Work required: Omit all pictures, then retype the data exactly as given.

Information shown:
'''

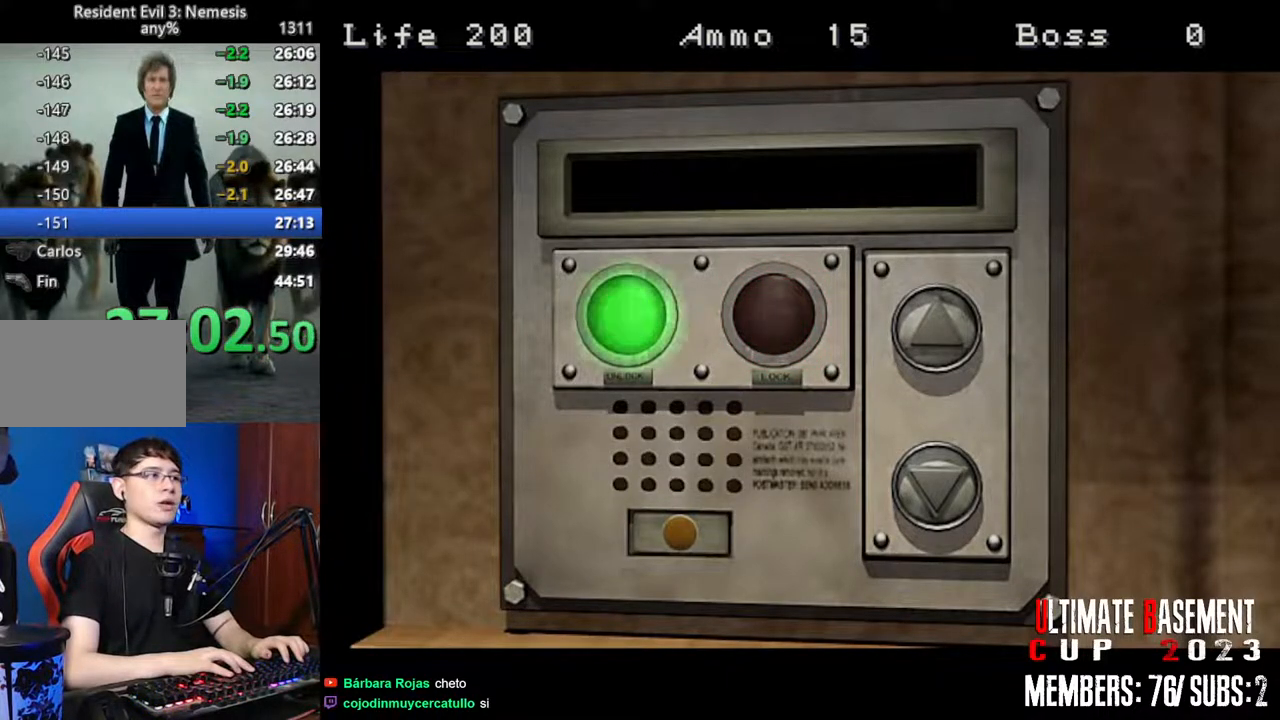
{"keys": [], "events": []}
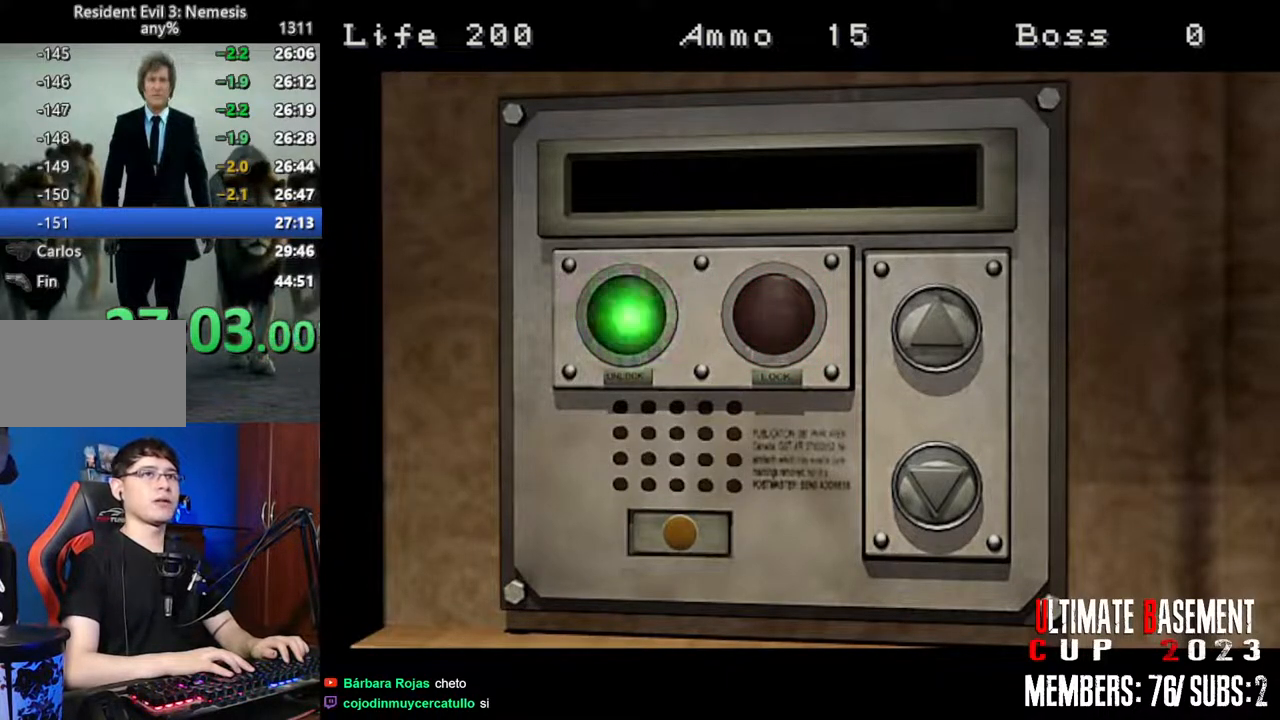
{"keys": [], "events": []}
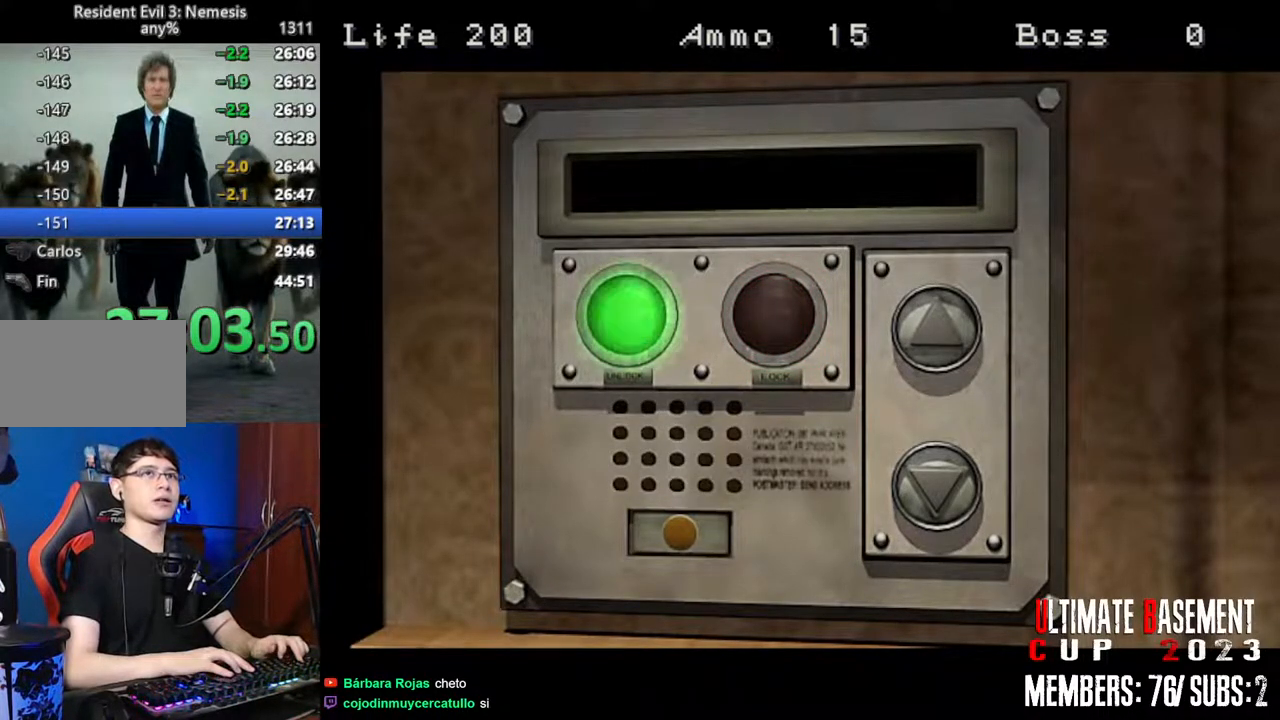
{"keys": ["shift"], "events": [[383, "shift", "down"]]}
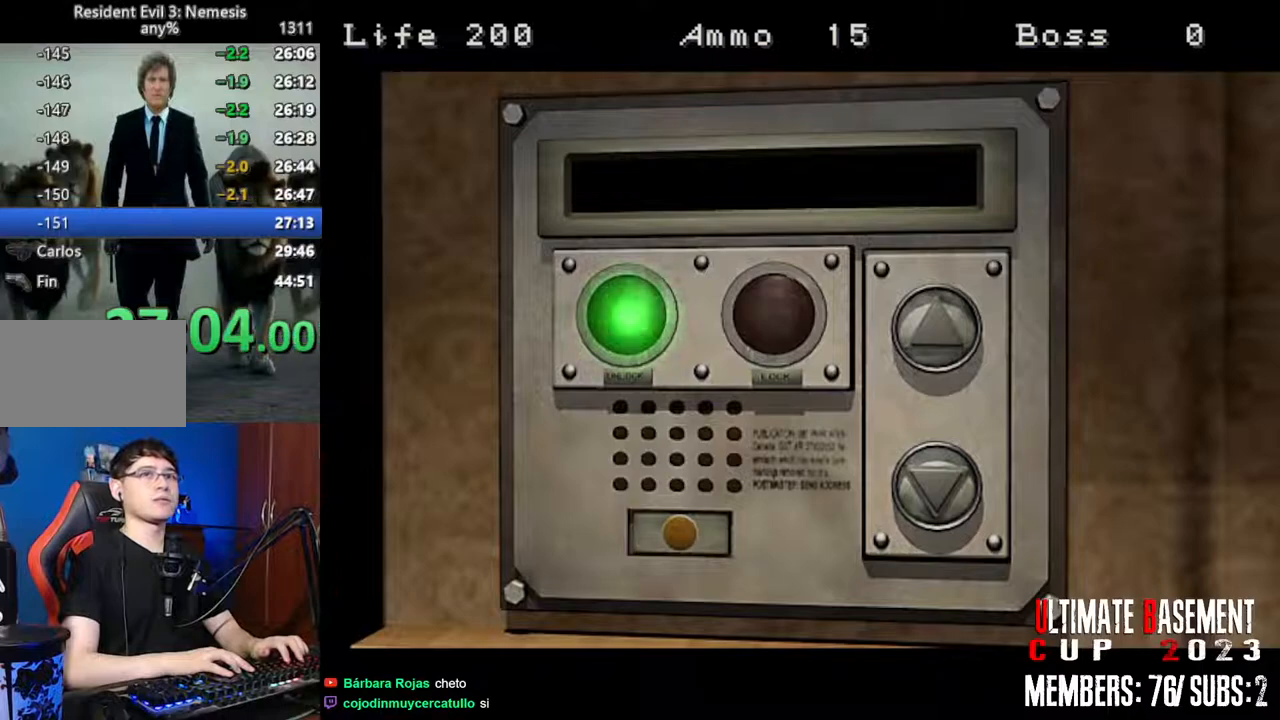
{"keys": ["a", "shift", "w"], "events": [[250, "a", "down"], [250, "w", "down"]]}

'''

Answer area:
{"keys": [], "events": []}
{"keys": [], "events": []}
{"keys": ["shift"], "events": [[383, "shift", "down"]]}
{"keys": ["a", "shift", "w"], "events": [[250, "a", "down"], [250, "w", "down"]]}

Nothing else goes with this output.